Imposter syndrome is loosely defined as doubting your abilities and feeling like a fraud. It disproportionately affects high-achieving people, who find it difficult to accept their accomplishments. Many question whether they are deserving of accolades. (Ruchika Tulshyan and Jodi-Ann Burey) 

However, it can affect students who are pursuing higher education. Students often feel like they aren’t good enough to go to college. They worry about the little things and go into a loop where they cannot figure out if they want to go to college or if it is even worth it to go.  

“I’ve dealt with Imposter Syndrome after COVID-19 because we missed a year and a half. My biggest struggle became math and I want to major something math-related in college,” Galindo said. “I’ve always loved math, it was my favorite subject, but after the pandemic a whole year was lost and I felt lost too.”

“I feel like some students don’t go to college because they feel is it impossible for them to go or there is a lack of example to show them they are capable. Students need the right guidance going into college. College at the same time is not for everyone,” Richardson said.

Not having it all figured out is okay, Smreker said.  

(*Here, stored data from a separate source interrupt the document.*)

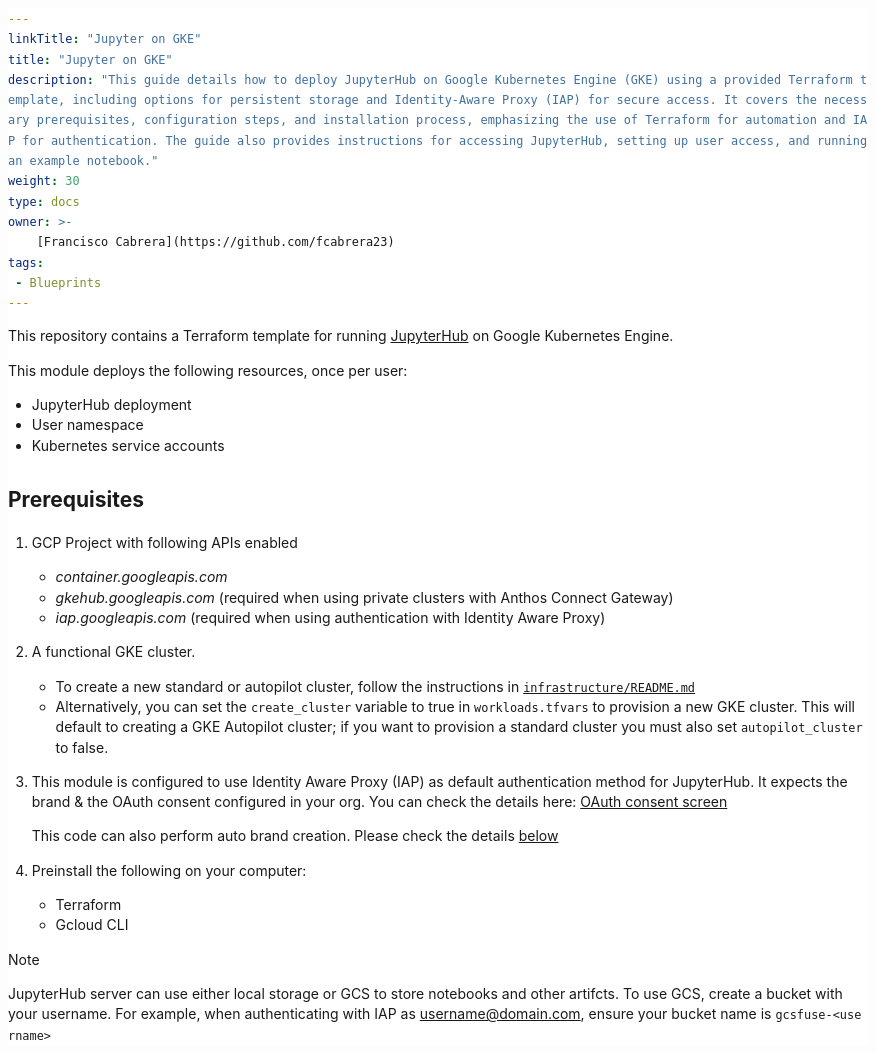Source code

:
 ```yaml
---
linkTitle: "Jupyter on GKE"
title: "Jupyter on GKE"
description: "This guide details how to deploy JupyterHub on Google Kubernetes Engine (GKE) using a provided Terraform template, including options for persistent storage and Identity-Aware Proxy (IAP) for secure access. It covers the necessary prerequisites, configuration steps, and installation process, emphasizing the use of Terraform for automation and IAP for authentication. The guide also provides instructions for accessing JupyterHub, setting up user access, and running an example notebook."
weight: 30
type: docs
owner: >-
    [Francisco Cabrera](https://github.com/fcabrera23)
tags:
 - Blueprints
---
```

This repository contains a Terraform template for running [JupyterHub](https://jupyter.org/hub) on Google Kubernetes Engine.

This module deploys the following resources, once per user:
* JupyterHub deployment
* User namespace
* Kubernetes service accounts

## Prerequisites

1. GCP Project with following APIs enabled
    - *container.googleapis.com*
    - *gkehub.googleapis.com* (required when using private clusters with Anthos Connect Gateway)
    - *iap.googleapis.com* (required when using authentication with Identity Aware Proxy)

2. A functional GKE cluster.
    - To create a new standard or autopilot cluster, follow the instructions in [`infrastructure/README.md`](https://github.com/GoogleCloudPlatform/ai-on-gke/blob/main/infrastructure/README.md)
    - Alternatively, you can set the `create_cluster` variable to true in `workloads.tfvars` to provision a new GKE cluster. This will default to creating a GKE Autopilot cluster; if you want to provision a standard cluster you must also set `autopilot_cluster` to false.

3. This module is configured to use Identity Aware Proxy (IAP) as default authentication method for JupyterHub. It expects the brand & the OAuth consent configured in your org. You can check the details here: [OAuth consent screen](https://console.cloud.google.com/apis/credentials/consent)

	This code can also perform auto brand creation. Please check the details [below](#auto-brand-creation-and-iap-enablement)

4. Preinstall the following on your computer:
    * Terraform
    * Gcloud CLI

> [!NOTE]
> JupyterHub server can use either local storage or GCS to store notebooks and other artifcts. 
To use GCS, create a bucket with your username. For example, when authenticating with IAP as username@domain.com, ensure your bucket name is `gcsfuse-<username>`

“You don’t have to know exactly what you want to do. That is what college is for, for helping you chose a path, choose what classes are for you and even ones that aren’t. You don’t have to have it all figured out your freshmen, sophomore or even your junior year,” Smreker said. “Try to step outside your comfort zone though, try to experience the world with this new light that you have. An “adult” you have more freedom and you have a chance to figure out who you really are outside the walls of your high school and your parents’ house. You can really explore who you are and figure out what it is what you want and for what you stand for.”  

College isn’t for everyone

“To say that college is ‘necessary’ to be successful would be excusing anyone who didn’t go to college and still has great success in life,” Richardson said. “You can own a flourishing business, or have a trade or be in another industry where college is not needed. College can be a great path to success but the student most make the most out of their experience.”

Smreker agreed that college is not for everyone.

“I don’t think that students should feel pressured to go straight into college or pick a college after high school,” Smreker said. “It is a huge decision to make, to decided that you want to go straight from high school where you might not have done super great super well into a very rigorous environment.”

Smreker went on to say that students often do well exploring trades or getting an associate’s degree, which is a two-year degree.

I know a lot of students that have done just as well going to technical school instead, or getting an association degree and making so much more money than I do,” she said.